El grupo de investigación INNO-CARE de la Universidad Pública de Navarra ha lanzado en Tudela el Proyecto IMOA-23, una iniciativa que busca mejorar la recuperación funcional del brazo en mujeres que han superado un cáncer de mama. El estudio, financiado por el Gobierno de Navarra, pretende reclutar voluntarias que hayan terminado sus tratamientos activos —cirugía, quimioterapia o radioterapia— y que, pese a estar libres de enfermedad, sufran todavía limitaciones, dolor o linfedema en el brazo intervenido.
El equipo investigador desarrolla un enfoque innovador que combina la imaginación motora y la observación de movimientos como herramientas terapéuticas para favorecer la recuperación física y el bienestar de las participantes. El objetivo es evaluar de qué manera estas técnicas pueden ayudar a reducir los síntomas persistentes y mejorar la calidad de vida tras el tratamiento del cáncer.
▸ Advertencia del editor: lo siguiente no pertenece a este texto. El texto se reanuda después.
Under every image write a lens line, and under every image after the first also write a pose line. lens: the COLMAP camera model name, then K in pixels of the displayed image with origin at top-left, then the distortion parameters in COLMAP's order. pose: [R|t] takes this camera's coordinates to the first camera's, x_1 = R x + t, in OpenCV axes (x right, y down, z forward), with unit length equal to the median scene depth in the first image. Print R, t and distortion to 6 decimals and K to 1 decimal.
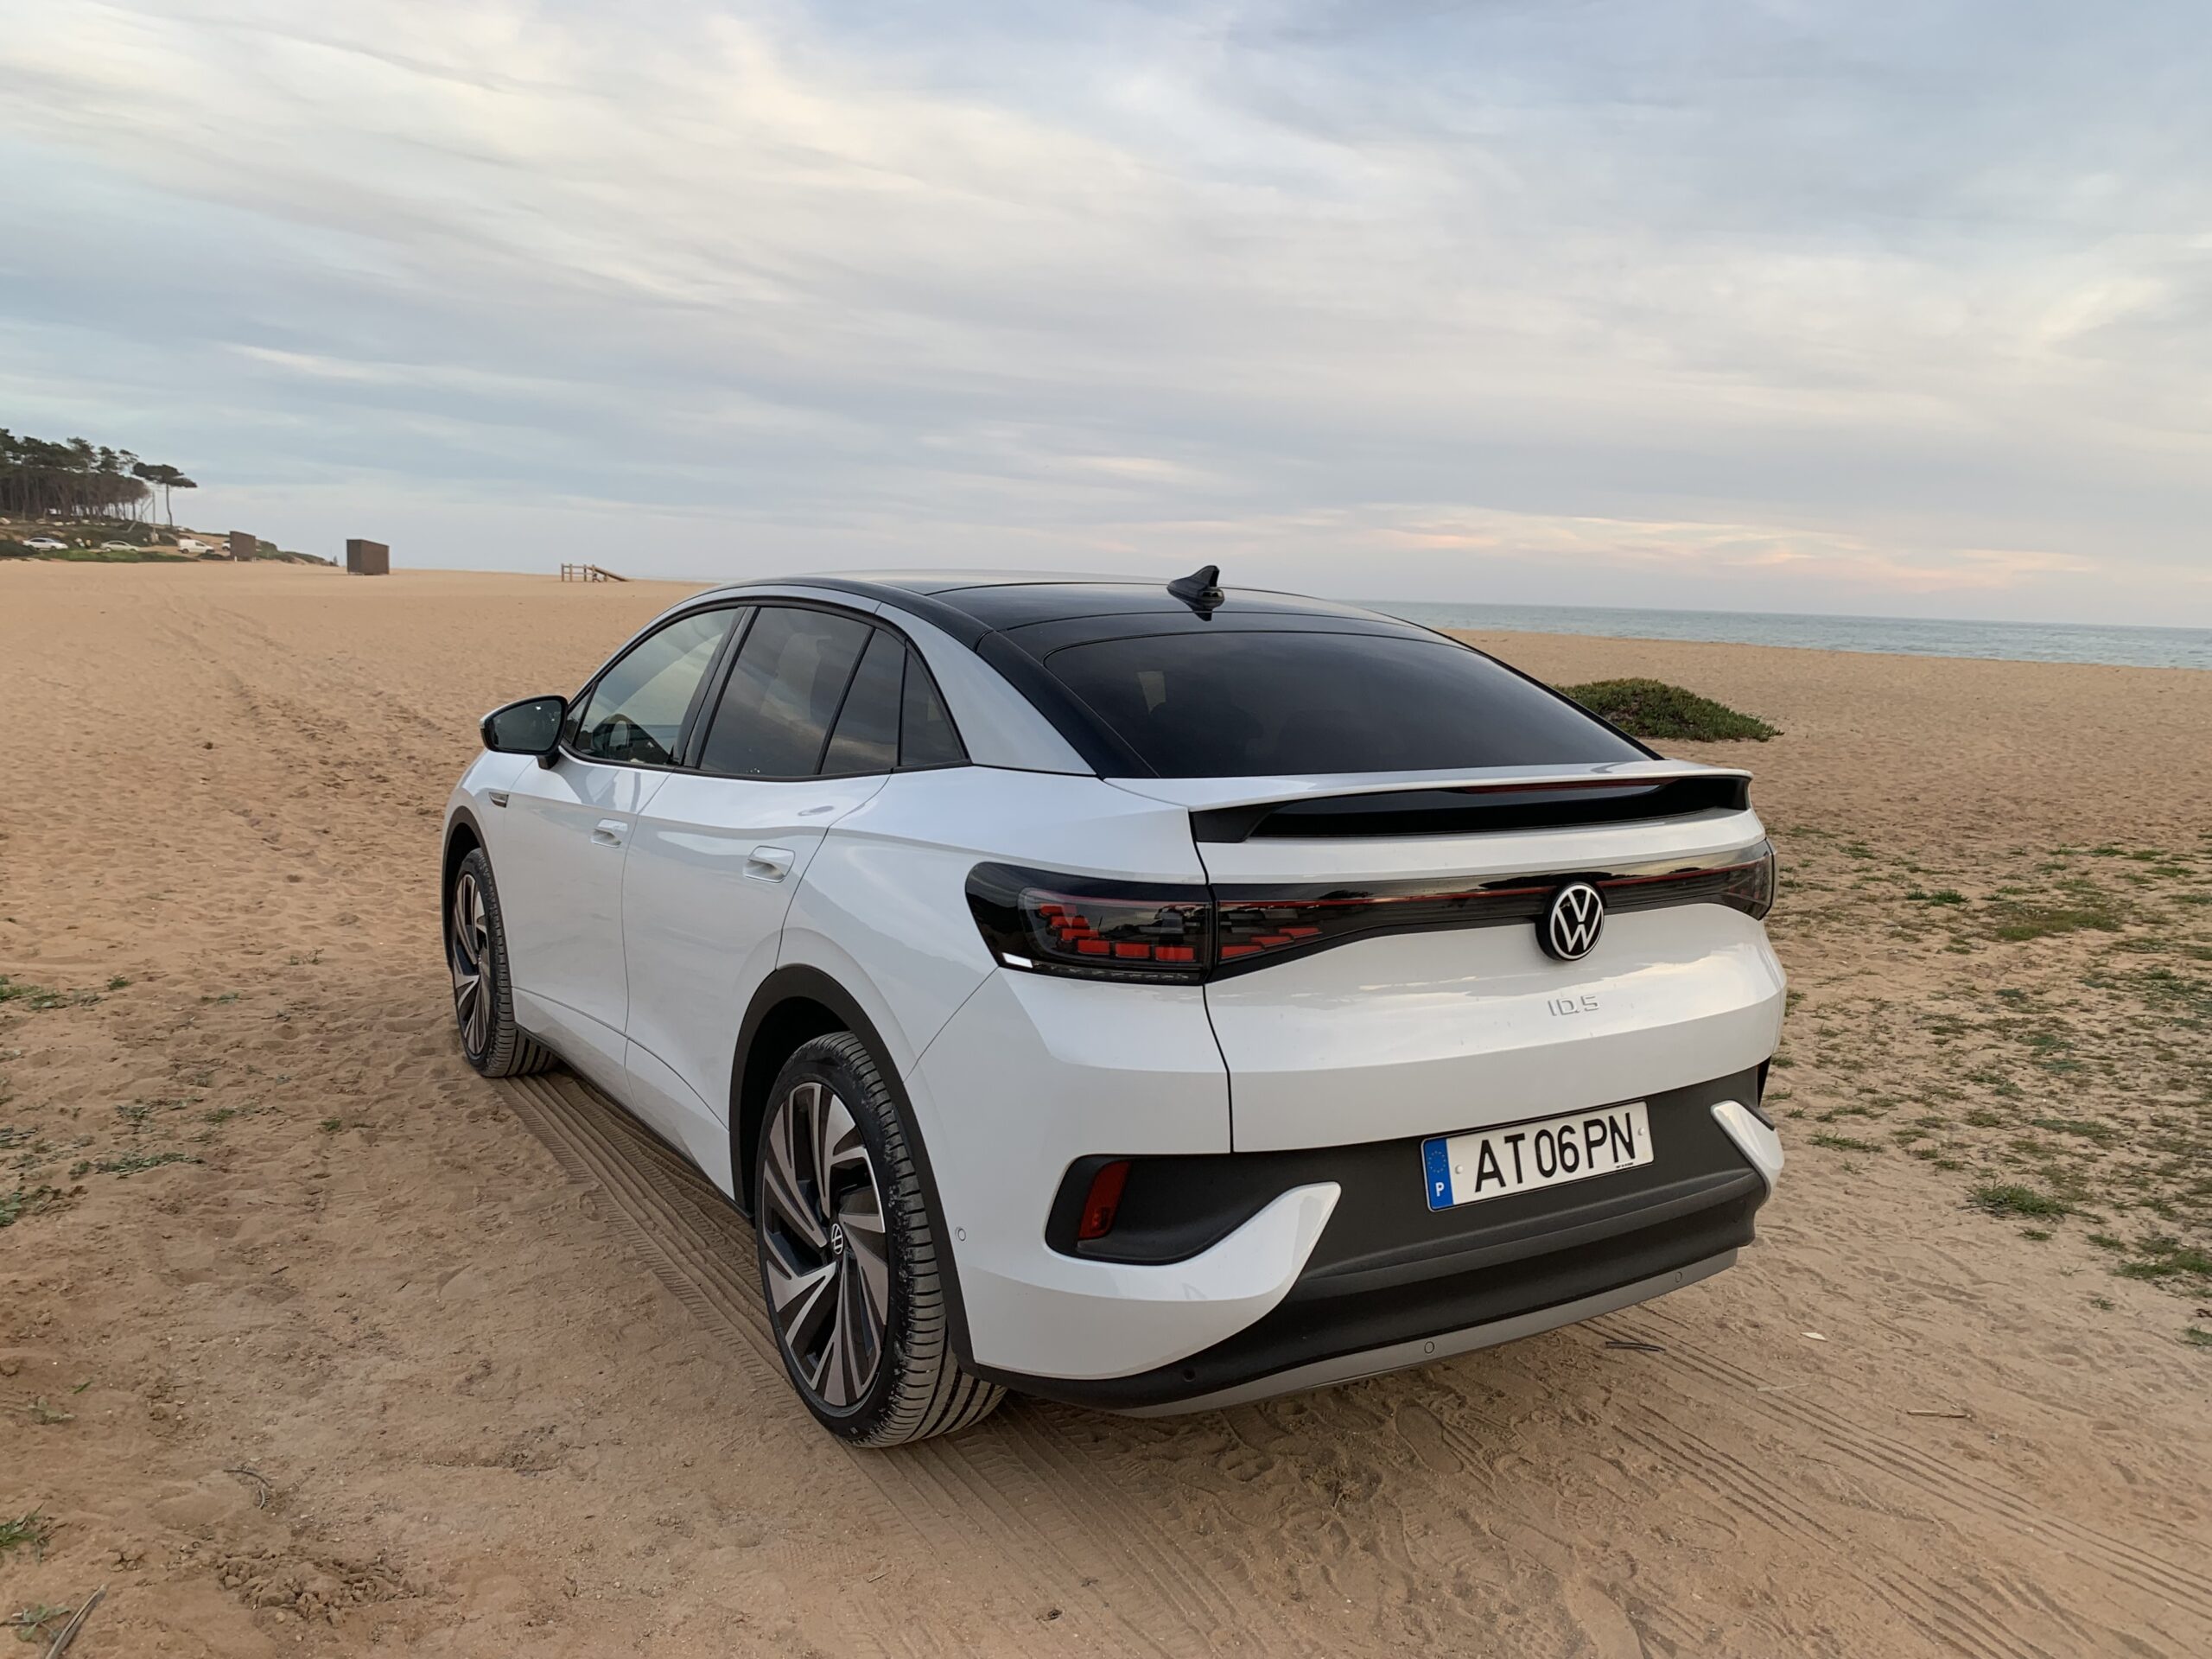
lens RADIAL K [[1689.3, 0, 1105.1], [0, 1689.3, 858.7], [0, 0, 1]] dist [0.000400, 0.001773]
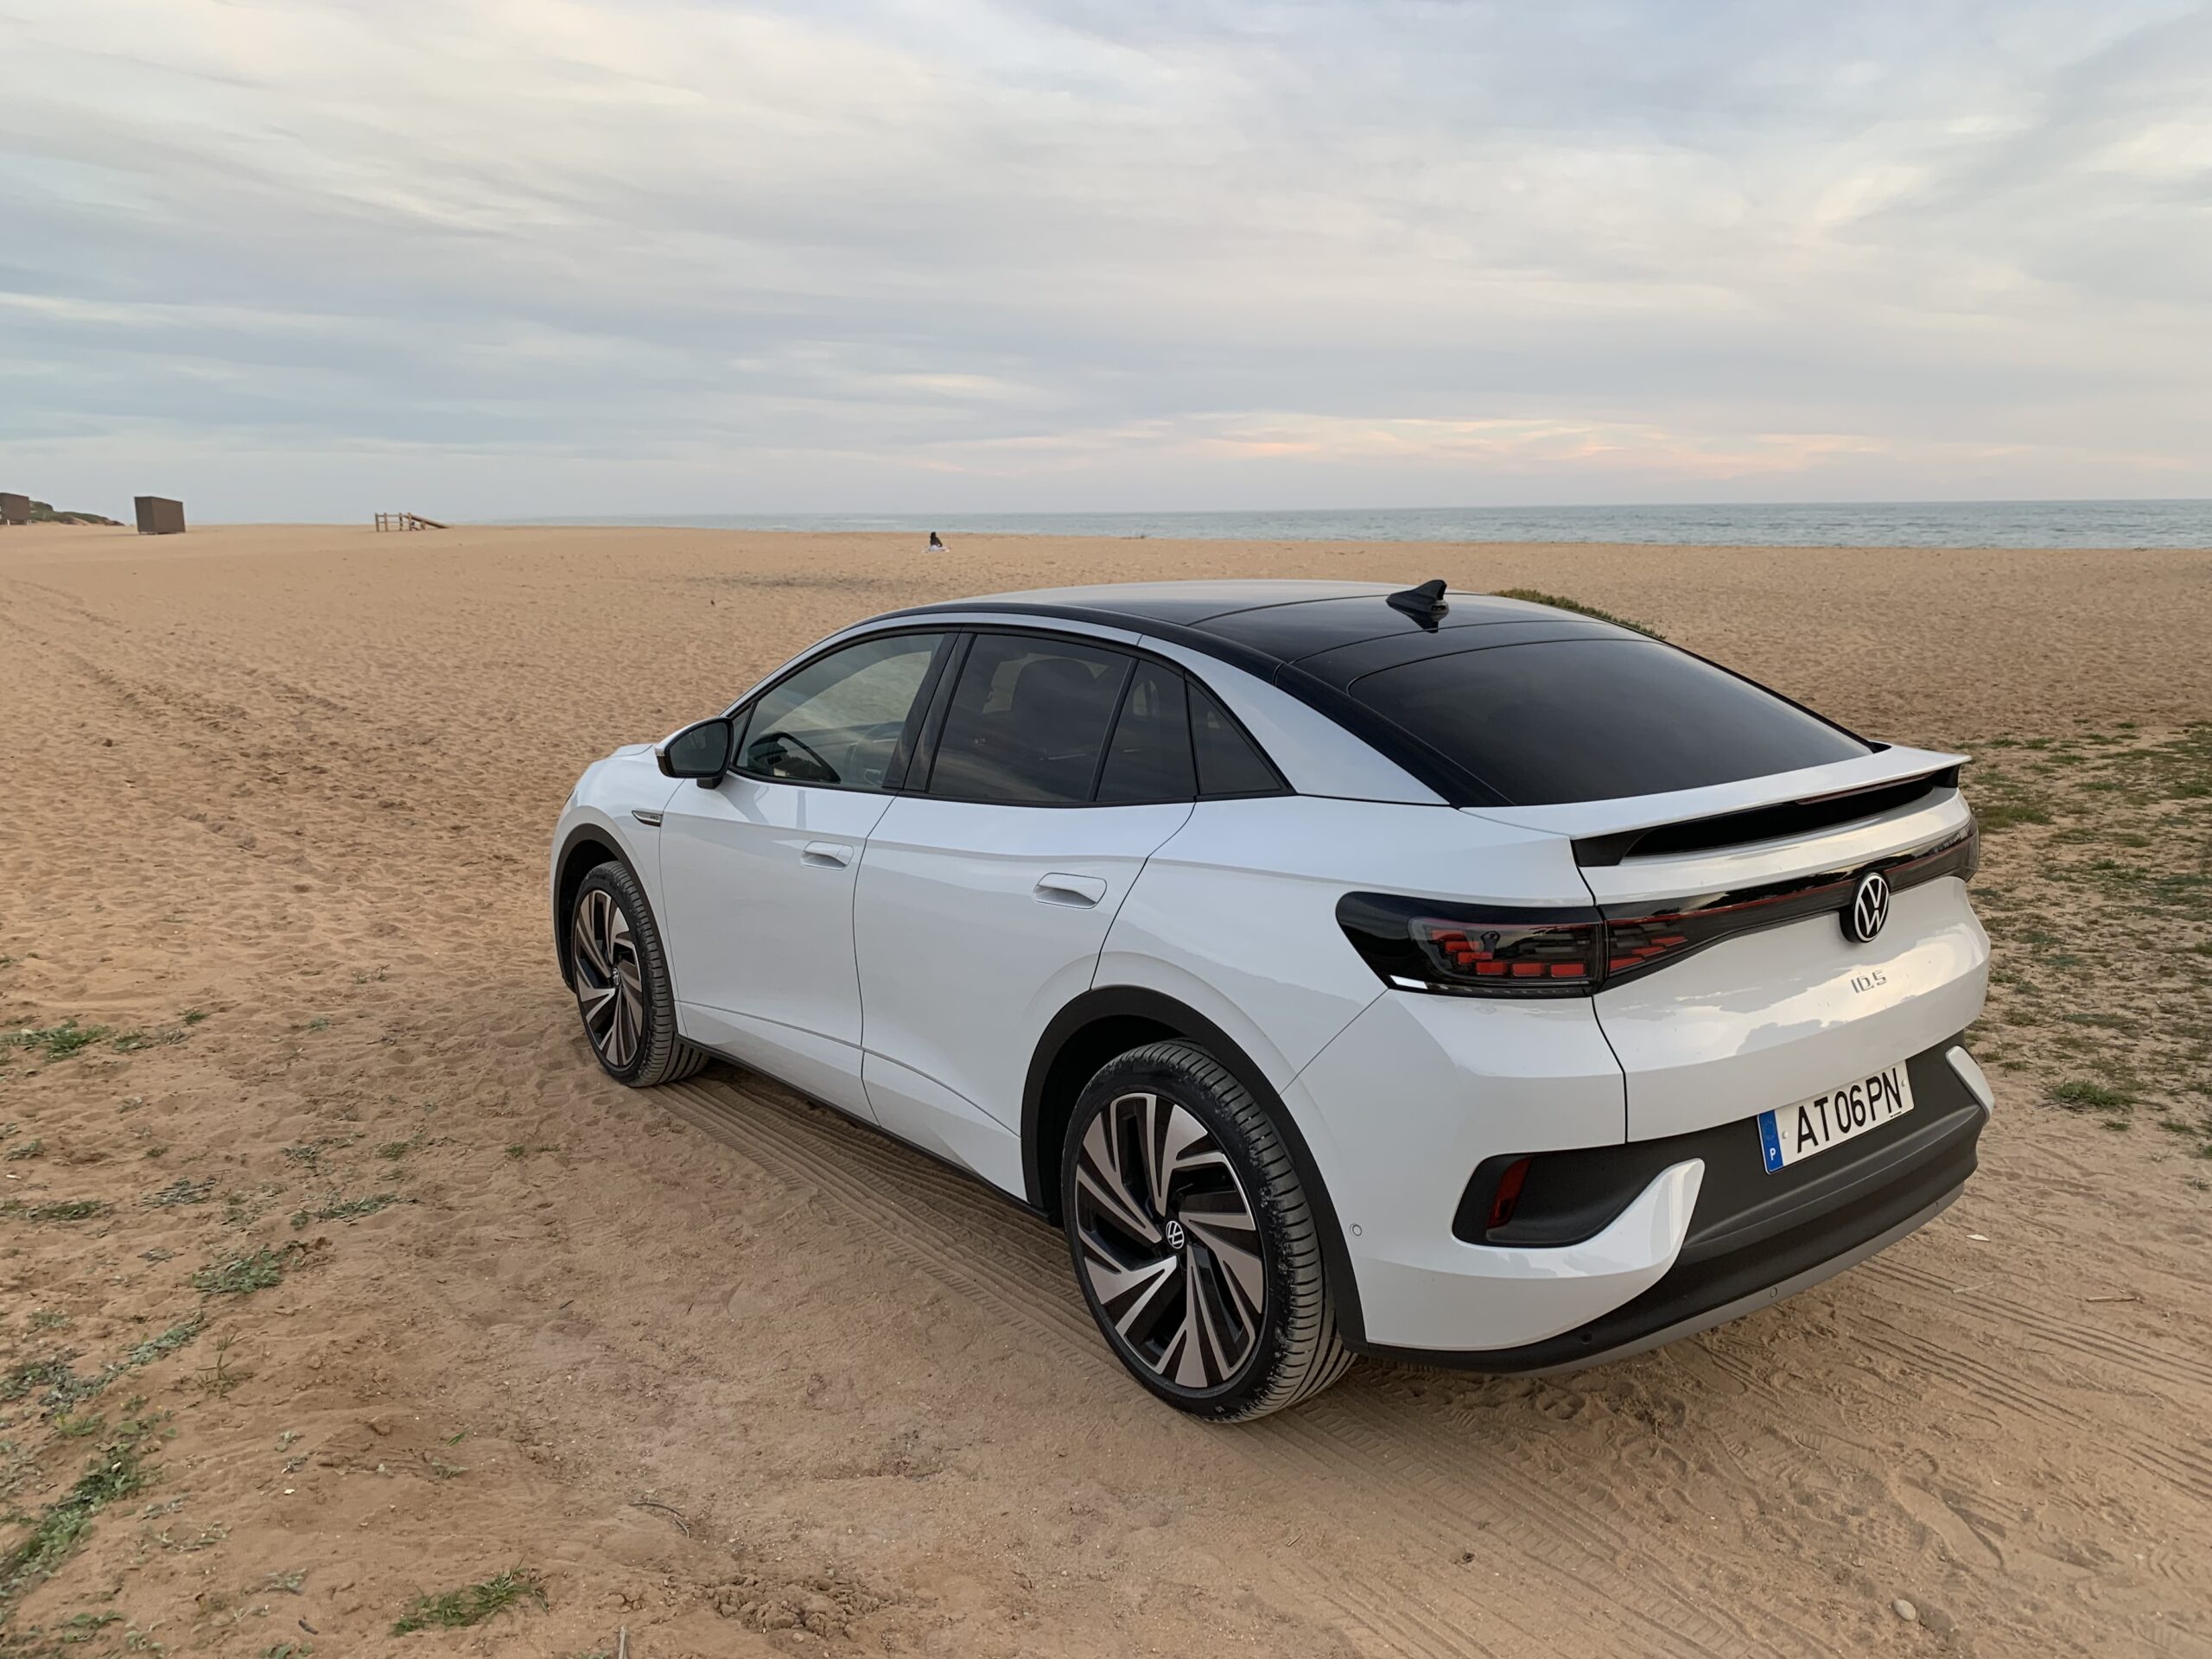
lens RADIAL K [[1692.8, 0, 1106.0], [0, 1692.8, 829.5], [0, 0, 1]] dist [0.001810, -0.002238]
pose [[0.992966, -0.064824, 0.099077, -0.236407], [0.061553, 0.997464, 0.035722, -0.061510], [-0.101142, -0.029373, 0.994438, -0.055025]]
Las mujeres que se inscriban en el proyecto participarán en tres sesiones presenciales durante las que se analizarán la fuerza, la movilidad, el dolor y la presencia de linfedema, además de su capacidad de imaginación motora. También se les pedirá que completen algunos cuestionarios sobre sus síntomas y evolución, con el fin de recoger datos que permitan avanzar en nuevas estrategias de rehabilitación personalizadas.
Desde el grupo INNO-CARE subrayan que la implicación de las voluntarias es esencial para seguir avanzando en la investigación sobre la recuperación postoncológica. “La participación de cada mujer es clave para mejorar la salud de muchas otras”, destacan las investigadoras del proyecto, que inciden en la importancia de la ciencia aplicada al bienestar de las pacientes.
Las interesadas en colaborar pueden solicitar más información o inscribirse escribiendo al correo proyecto.imoa@gmail.com o a través de la página web www.proyectoimoa.com. El estudio cuenta además con la colaboración del Instituto de Investigación Sanitaria de Navarra (IdiSNA) y del Departamento de Salud del Gobierno de Navarra, que apoyan esta investigación en el marco de su compromiso con la salud y la innovación en la Comunidad Foral.
El Proyecto IMOA-23 se presenta como una oportunidad para muchas mujeres de la Ribera que, tras superar el cáncer de mama, aún conviven con las secuelas físicas de la enfermedad. En Tudela, la convocatoria ha despertado ya interés entre asociaciones de pacientes y colectivos de apoyo, que valoran la iniciativa como un paso esperanzador hacia una recuperación más completa.